Anthropic found that it Claude will pretend that it used the "standard" way to do addition- add the digits, carry the 1, etc- but the pattern of activations showed it using a completely different algorithm. So these things can role play as introspecting- they come up with plausible post-hoc explanations for their output- but they are still just pretending, so they will get it wrong.
So you can teach a model to sometimes ask for clarification, but will it actually have insight into when it really needs it, or will it just interject for clarification more or less at random? These models have really awful insight into their own capabilities, ChatGPT eg insists to me that it can read braille, and then cheerfully generates a pure hallucination.
I disagree, it's a very insightful comment.
The problem is that any information about any internal processes used to generate a particular token is lost; the LLM is stateless, apart from the generated text. If you ask an LLM-character (which I agree should be held distinct from the LLM itself and exists at a different layer of abstraction) why it said something, the best it can do is a post-hoc guess. The "character", and any internal state we might wish it to have, only exists insofar as it can be derived anew from the text.
It's not a tired argument, and not just a semantic one it's a foundational characteristic of LLM.
> A token-predictor could still be trained to predict the tokens “I’m not sure what you mean because of points x, y, and z; could you elaborate?”
This is entirely true, and the key insight is even right in your sentence but you don't seem to grasp it. “could still be trained”: you can train an LLM into doing whatever you want it to, but you have to train it specifically for that!
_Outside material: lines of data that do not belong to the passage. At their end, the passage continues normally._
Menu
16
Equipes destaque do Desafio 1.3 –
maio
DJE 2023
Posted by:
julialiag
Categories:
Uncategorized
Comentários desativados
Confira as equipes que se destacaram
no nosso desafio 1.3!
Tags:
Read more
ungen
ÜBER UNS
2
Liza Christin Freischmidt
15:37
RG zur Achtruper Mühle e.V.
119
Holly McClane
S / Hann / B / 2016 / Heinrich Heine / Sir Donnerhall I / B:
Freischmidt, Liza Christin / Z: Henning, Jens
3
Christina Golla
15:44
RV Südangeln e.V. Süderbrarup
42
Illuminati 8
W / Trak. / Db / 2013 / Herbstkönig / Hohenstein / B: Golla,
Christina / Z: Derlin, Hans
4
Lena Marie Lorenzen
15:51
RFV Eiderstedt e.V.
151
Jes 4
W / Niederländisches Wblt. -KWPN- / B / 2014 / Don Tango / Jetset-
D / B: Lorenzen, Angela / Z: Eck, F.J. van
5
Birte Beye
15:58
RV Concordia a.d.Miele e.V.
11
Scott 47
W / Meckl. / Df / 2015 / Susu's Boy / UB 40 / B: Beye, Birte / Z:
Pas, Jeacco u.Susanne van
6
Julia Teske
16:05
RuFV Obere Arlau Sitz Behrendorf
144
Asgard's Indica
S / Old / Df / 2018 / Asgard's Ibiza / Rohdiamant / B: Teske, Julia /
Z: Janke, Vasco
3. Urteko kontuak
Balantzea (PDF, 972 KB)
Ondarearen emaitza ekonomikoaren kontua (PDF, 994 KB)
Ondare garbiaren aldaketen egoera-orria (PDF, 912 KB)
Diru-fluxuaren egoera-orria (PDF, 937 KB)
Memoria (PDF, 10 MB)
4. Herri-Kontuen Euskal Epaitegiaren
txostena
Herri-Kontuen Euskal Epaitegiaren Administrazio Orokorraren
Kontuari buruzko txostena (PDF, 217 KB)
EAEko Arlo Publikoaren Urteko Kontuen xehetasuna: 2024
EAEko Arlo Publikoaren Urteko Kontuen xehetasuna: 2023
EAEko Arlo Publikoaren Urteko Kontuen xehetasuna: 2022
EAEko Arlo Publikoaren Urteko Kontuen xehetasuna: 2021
In the beginning of LLM we witnessed this impressive phenomenon where the LLM exhibited emergent capabilities (I'm particularly thinking about LLMs being few shots learners about stuff that wasn't in their training corpus). And these emergent capabilities legitimately raised the question about “how intelligent these things are, really”.
But for the past three years, the key lesson is that this kind of emergent effect is too small to be useful, and the focus has been put towards creating purposely built datasets (with tons of “artificial data”) to train the model to explicitly do things we want it to do. And it works pretty well, as models' capabilities kept improving at a fast pace (and in particular, I don't see would we couldn't overcome the problem highlighted by this paper, with more synthetic data specifically designed for multi-turn conversation). But their progress is now strictly limited by their makers' own intelligence. You cannot just scrap the web throw compute at the problem and expect emergent intelligence to occur anymore. It's more “simulated intelligence” than “artificial intelligence”, really.